Likelihood-Based Objectives

Many deep learning loss functions can be understood as likelihood maximization. Instead of viewing training as minimizing an arbitrary error measure, we model the probability distribution of the data and choose parameters that make the observed data likely under that distribution.

This viewpoint unifies regression, classification, sequence modeling, generative modeling, and probabilistic inference.
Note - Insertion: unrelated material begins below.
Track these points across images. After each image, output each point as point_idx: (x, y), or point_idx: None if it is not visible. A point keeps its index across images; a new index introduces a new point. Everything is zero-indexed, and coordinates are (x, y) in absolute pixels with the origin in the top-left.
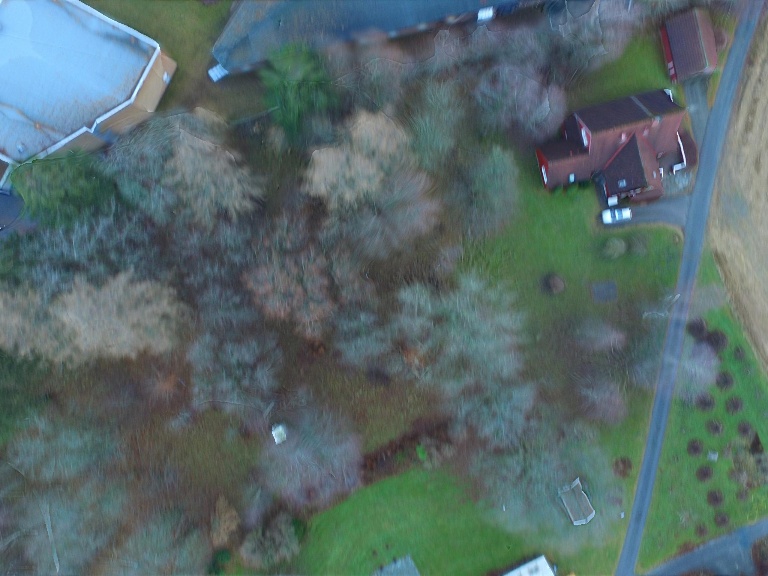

Suppose a model with parameters $\theta$ defines a probability distribution

p_\theta(y \mid x).

Given a dataset

\mathcal{D} = \{(x_i, y_i)\}_{i=1}^{n},

training seeks parameters that maximize the probability of the observed targets:

\max_\theta \prod_{i=1}^{n} p_\theta(y_i \mid x_i).

This quantity is called the likelihood.

Because products of probabilities can become extremely small, optimization is usually performed on the log-likelihood:

\max_\theta \sum_{i=1}^{n} \log p_\theta(y_i \mid x_i).

Deep learning frameworks conventionally minimize losses rather than maximize objectives, so we define the negative log-likelihood:

L(\theta) = - \sum_{i=1}^{n} \log p_\theta(y_i \mid x_i).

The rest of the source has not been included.